_DIRECTIONS_: Return every text line in the listing below with no changes, and leave the pictures out of your answer.

Text data extracted from pages:
Start of Block

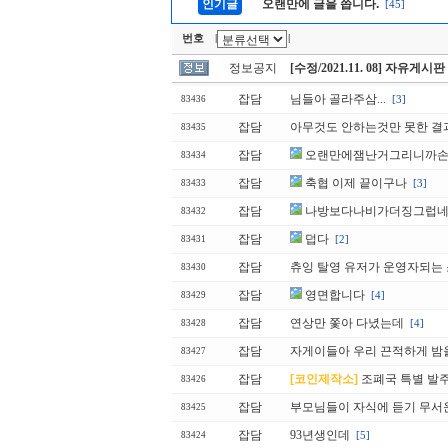
인기글
오랜만에 글을 씁니다.
[45]
번호
|
|
정보공지
[수정/2021.11. 08] 자유게시
잡담
님들아 골라주삼...
[3]
83436
잡담
아무것도 안하는것만 못한 결과.
83435
잡담
오랜만에잼난거그리니까손
83434
잡담
축협 이제 끝이구나
[3]
83433
잡담
나방보다나비가더징그럽
83432
잡담
덥다
[2]
83431
잡담
츄잉 탈영 유저가 운영자되는
83430
잡담
영면합니다
[4]
83429
잡담
연상만 쫓아 다녔는데
[4]
83428
잡담
자게이들아 우리 끈적하게 밤
83427
잡담
[코인제작소]
조폐국 특별 발주 
83426
잡담
부모님들이 자식에 듣기 무서
83425
잡담
93년생인데
[5]
83424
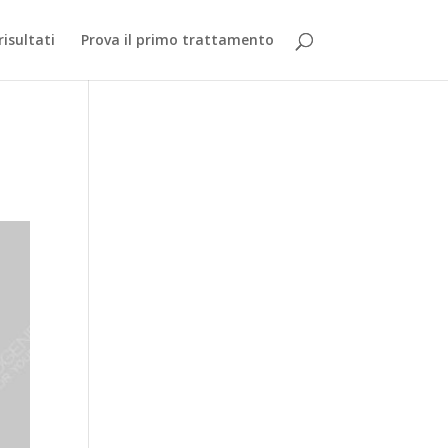
 risultati
Prova il primo trattamento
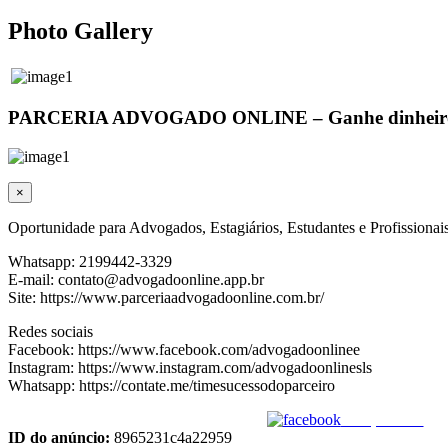
Photo Gallery
PARCERIA ADVOGADO ONLINE – Ganhe dinheiro t
×
Oportunidade para Advogados, Estagiários, Estudantes e Profissionai
Whatsapp: 2199442-3329
E-mail: contato@advogadoonline.app.br
Site: https://www.parceriaadvogadoonline.com.br/
Redes sociais
Facebook: https://www.facebook.com/advogadoonlinee
Instagram: https://www.instagram.com/advogadoonlinesls
Whatsapp: https://contate.me/timesucessodoparceiro
Compartilhar
ID do anúncio:
8965231c4a22959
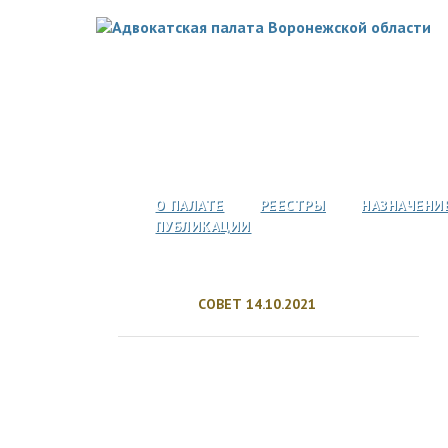
О ПАЛАТЕ
РЕЕСТРЫ
НАЗНАЧЕНИ
ПУБЛИКАЦИИ
СОВЕТ 14.10.2021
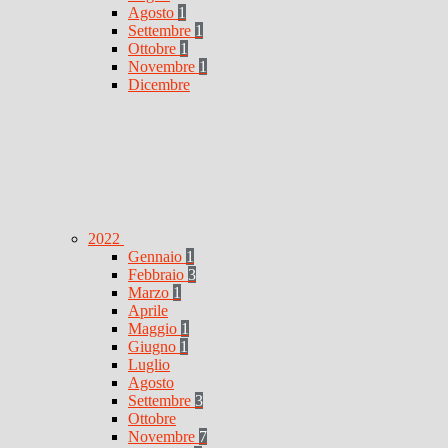
Agosto
1
Settembre
1
Ottobre
1
Novembre
1
Dicembre
2022
Gennaio
1
Febbraio
3
Marzo
1
Aprile
Maggio
1
Giugno
1
Luglio
Agosto
Settembre
3
Ottobre
Novembre
7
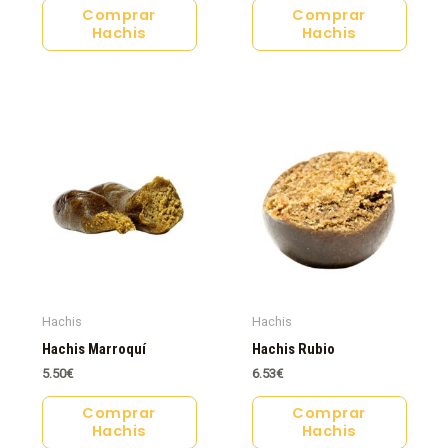
Comprar
Comprar
Hachis
Hachis
Hachis
Hachis
Hachis Marroquí
Hachis Rubio
5.50
€
6.53
€
Comprar
Comprar
Hachis
Hachis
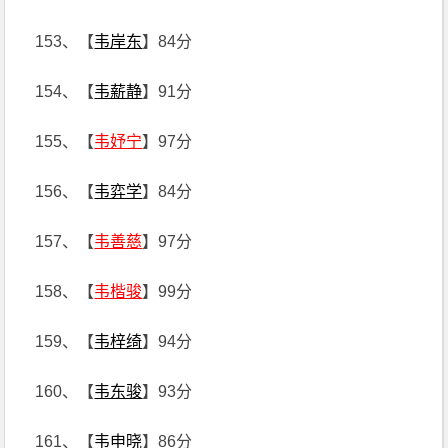
153、【
韦岸东
】84分
154、【
韦薪静
】91分
155、【
韦妤宁
】97分
156、【
韦弈学
】84分
157、【
韦善慈
】97分
158、【
韦楷骏
】99分
159、【
韦梓绮
】94分
160、【
韦东骏
】93分
161、【
韦申晓
】86分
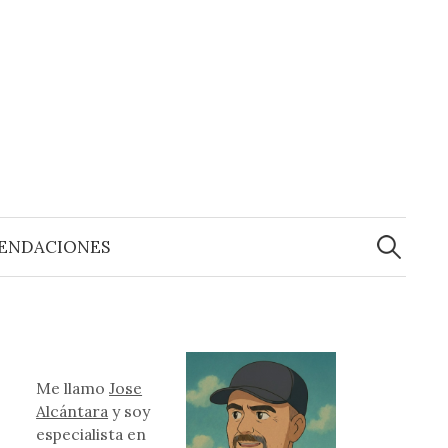
Buscar:
ENDACIONES
Me llamo
Jose
Alcántara
y soy
especialista en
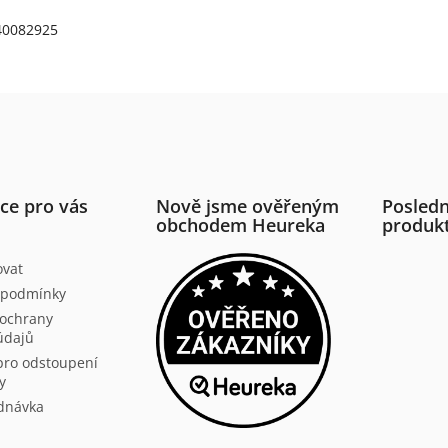
40082925
ce pro vás
Nově jsme ověřeným
Posledn
obchodem Heureka
produk
ovat
 podmínky
ochrany
údajů
pro odstoupení
y
dnávka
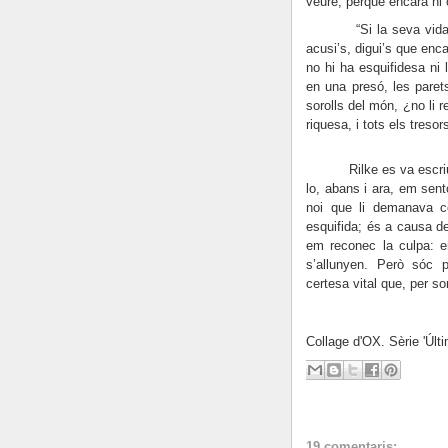
veure, perquè encara hi 
“Si la seva vida de c
acusi’s, digui’s que enc
no hi ha esquifidesa ni l
en una presó, les parets
sorolls del món, ¿no li r
riquesa, i tots els treso
Rilke es va escriure a
lo, abans i ara, em sent
noi que li demanava c
esquifida; és a causa d
em reconec la culpa: e
s’allunyen. Però sóc p
certesa vital que, per so
Collage d'OX. Sèrie 'Últ
19 comentaris:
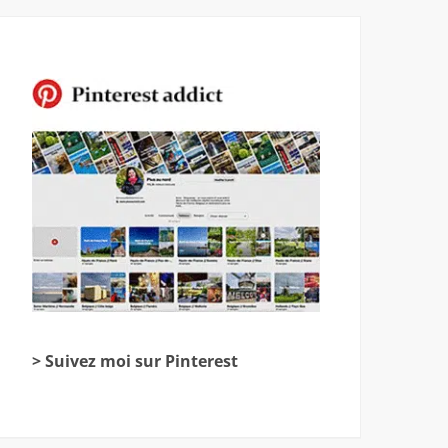
> Suivez moi sur Pinterest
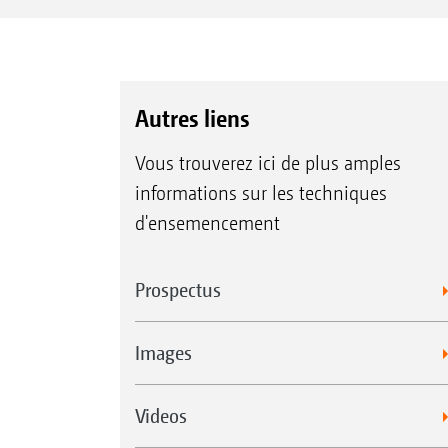
Autres liens
Vous trouverez ici de plus amples
informations sur les techniques
d'ensemencement
Prospectus
Images
Videos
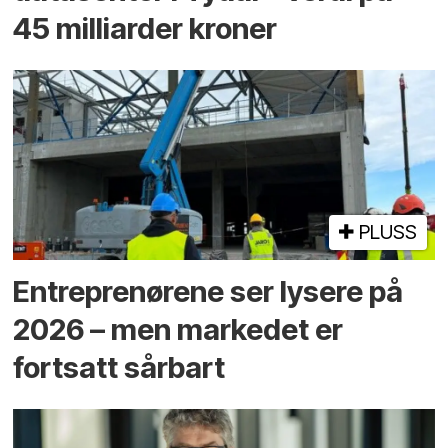
45 milliarder kroner
PLUSS
Entreprenørene ser lysere på
2026 – men markedet er
fortsatt sårbart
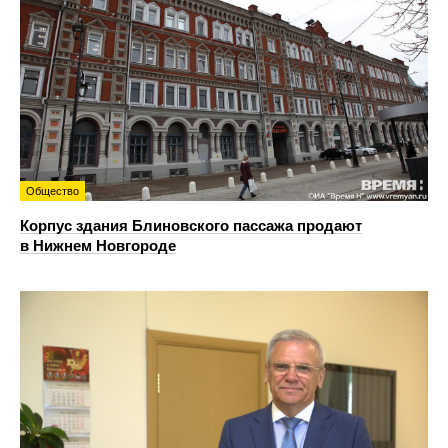
Общество
Корпус здания Блиновского пассажа продают
в Нижнем Новгороде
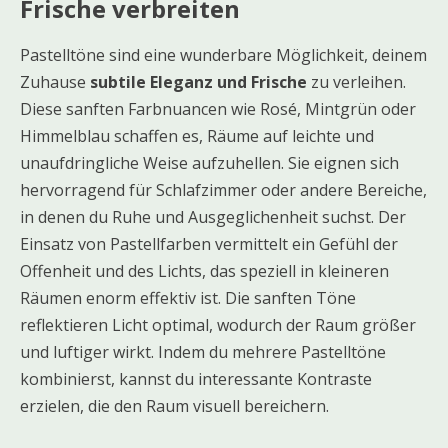
Frische verbreiten
Pastelltöne sind eine wunderbare Möglichkeit, deinem
Zuhause
subtile Eleganz und Frische
zu verleihen.
Diese sanften Farbnuancen wie Rosé, Mintgrün oder
Himmelblau schaffen es, Räume auf leichte und
unaufdringliche Weise aufzuhellen. Sie eignen sich
hervorragend für Schlafzimmer oder andere Bereiche,
in denen du Ruhe und Ausgeglichenheit suchst. Der
Einsatz von Pastellfarben vermittelt ein Gefühl der
Offenheit und des Lichts, das speziell in kleineren
Räumen enorm effektiv ist. Die sanften Töne
reflektieren Licht optimal, wodurch der Raum größer
und luftiger wirkt. Indem du mehrere Pastelltöne
kombinierst, kannst du interessante Kontraste
erzielen, die den Raum visuell bereichern.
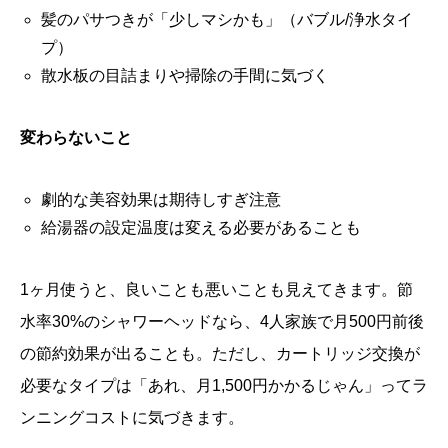
髪のパサつきが「少しマシかも」（バブル/浄水タイ
プ）
散水板の目詰まりや掃除の手間に気づく
変わらないこと
劇的な美容効果は期待しすぎ注意
給湯器の設定温度は変える必要があることも
1ヶ月使うと、良いことも悪いことも見えてきます。節
水率30%のシャワーヘッドなら、4人家族で月500円前後
の節約効果が出ることも。ただし、カートリッジ交換が
必要なタイプは「あれ、月1,500円かかるじゃん」ってラ
ンニングコストに気づきます。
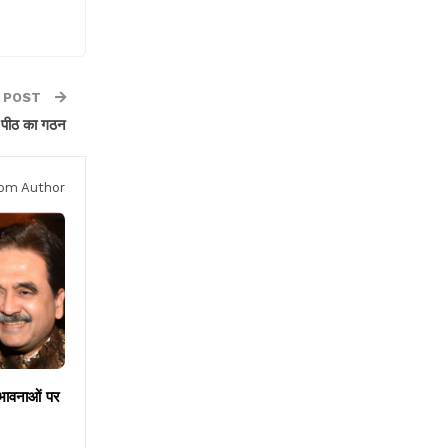
 POST
ला पीठ का गठन
om Author
ंभावनाओं पर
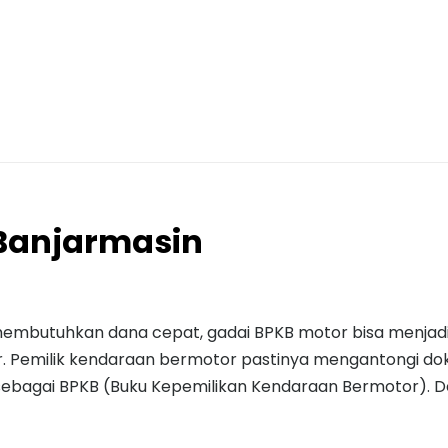
Banjarmasin
membutuhkan dana cepat, gadai BPKB motor bisa menjadi
or. Pemilik kendaraan bermotor pastinya mengantongi d
sebagai BPKB (Buku Kepemilikan Kendaraan Bermotor). D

End of Block

_EXERCISE OUTPUT_:
인기글
오랜만에 글을 씁니다.
[45]
번호
|
|
정보공지
[수정/2021.11. 08] 자유게시
잡담
님들아 골라주삼...
[3]
83436
잡담
아무것도 안하는것만 못한 결과.
83435
잡담
오랜만에잼난거그리니까손
83434
잡담
축협 이제 끝이구나
[3]
83433
잡담
나방보다나비가더징그럽
83432
잡담
덥다
[2]
83431
잡담
츄잉 탈영 유저가 운영자되는
83430
잡담
영면합니다
[4]
83429
잡담
연상만 쫓아 다녔는데
[4]
83428
잡담
자게이들아 우리 끈적하게 밤
83427
잡담
[코인제작소]
조폐국 특별 발주 
83426
잡담
부모님들이 자식에 듣기 무서
83425
잡담
93년생인데
[5]
83424
 risultati
Prova il primo trattamento
Photo Gallery
PARCERIA ADVOGADO ONLINE – Ganhe dinheiro t
×
Oportunidade para Advogados, Estagiários, Estudantes e Profissionai
Whatsapp: 2199442-3329
E-mail: contato@advogadoonline.app.br
Site: https://www.parceriaadvogadoonline.com.br/
Redes sociais
Facebook: https://www.facebook.com/advogadoonlinee
Instagram: https://www.instagram.com/advogadoonlinesls
Whatsapp: https://contate.me/timesucessodoparceiro
Compartilhar
ID do anúncio:
8965231c4a22959
О ПАЛАТЕ
РЕЕСТРЫ
НАЗНАЧЕНИ
ПУБЛИКАЦИИ
СОВЕТ 14.10.2021
Agosto
1
Settembre
1
Ottobre
1
Novembre
1
Dicembre
2022
Gennaio
1
Febbraio
3
Marzo
1
Aprile
Maggio
1
Giugno
1
Luglio
Agosto
Settembre
3
Ottobre
Novembre
7
Comprar
Comprar
Hachis
Hachis
Hachis
Hachis
Hachis Marroquí
Hachis Rubio
5.50
€
6.53
€
Comprar
Comprar
Hachis
Hachis
153、【
韦岸东
】84分
154、【
韦薪静
】91分
155、【
韦妤宁
】97分
156、【
韦弈学
】84分
157、【
韦善慈
】97分
158、【
韦楷骏
】99分
159、【
韦梓绮
】94分
160、【
韦东骏
】93分
161、【
韦申晓
】86分
Buscar:
ENDACIONES
Me llamo
Jose
Alcántara
y soy
especialista en
40082925
ce pro vás
Nově jsme ověřeným
Posledn
obchodem Heureka
produk
ovat
 podmínky
ochrany
údajů
pro odstoupení
y
dnávka
veure, perquè encara hi 
“Si la seva vida de c
acusi’s, digui’s que enc
no hi ha esquifidesa ni l
en una presó, les parets
sorolls del món, ¿no li r
riquesa, i tots els treso
Rilke es va escriure a
lo, abans i ara, em sent
noi que li demanava c
esquifida; és a causa d
em reconec la culpa: e
s’allunyen. Però sóc p
certesa vital que, per so
Collage d'OX. Sèrie 'Últ
19 comentaris:
> Suivez moi sur Pinterest
Autres liens
Vous trouverez ici de plus amples
informations sur les techniques
d'ensemencement
Prospectus
Images
Videos
45 milliarder kroner
PLUSS
Entreprenørene ser lysere på
2026 – men markedet er
fortsatt sårbart
Общество
Корпус здания Блиновского пассажа продают
в Нижнем Новгороде
Frische verbreiten
Pastelltöne sind eine wunderbare Möglichkeit, deinem
Zuhause
subtile Eleganz und Frische
zu verleihen.
Diese sanften Farbnuancen wie Rosé, Mintgrün oder
Himmelblau schaffen es, Räume auf leichte und
unaufdringliche Weise aufzuhellen. Sie eignen sich
hervorragend für Schlafzimmer oder andere Bereiche,
in denen du Ruhe und Ausgeglichenheit suchst. Der
Einsatz von Pastellfarben vermittelt ein Gefühl der
Offenheit und des Lichts, das speziell in kleineren
Räumen enorm effektiv ist. Die sanften Töne
reflektieren Licht optimal, wodurch der Raum größer
und luftiger wirkt. Indem du mehrere Pastelltöne
kombinierst, kannst du interessante Kontraste
erzielen, die den Raum visuell bereichern.
髪のパサつきが「少しマシかも」（バブル/浄水タイ
プ）
散水板の目詰まりや掃除の手間に気づく
変わらないこと
劇的な美容効果は期待しすぎ注意
給湯器の設定温度は変える必要があることも
1ヶ月使うと、良いことも悪いことも見えてきます。節
水率30%のシャワーヘッドなら、4人家族で月500円前後
の節約効果が出ることも。ただし、カートリッジ交換が
必要なタイプは「あれ、月1,500円かかるじゃん」ってラ
ンニングコストに気づきます。
 POST
ला पीठ का गठन
om Author
ंभावनाओं पर
Banjarmasin
membutuhkan dana cepat, gadai BPKB motor bisa menjadi
or. Pemilik kendaraan bermotor pastinya mengantongi d
sebagai BPKB (Buku Kepemilikan Kendaraan Bermotor). D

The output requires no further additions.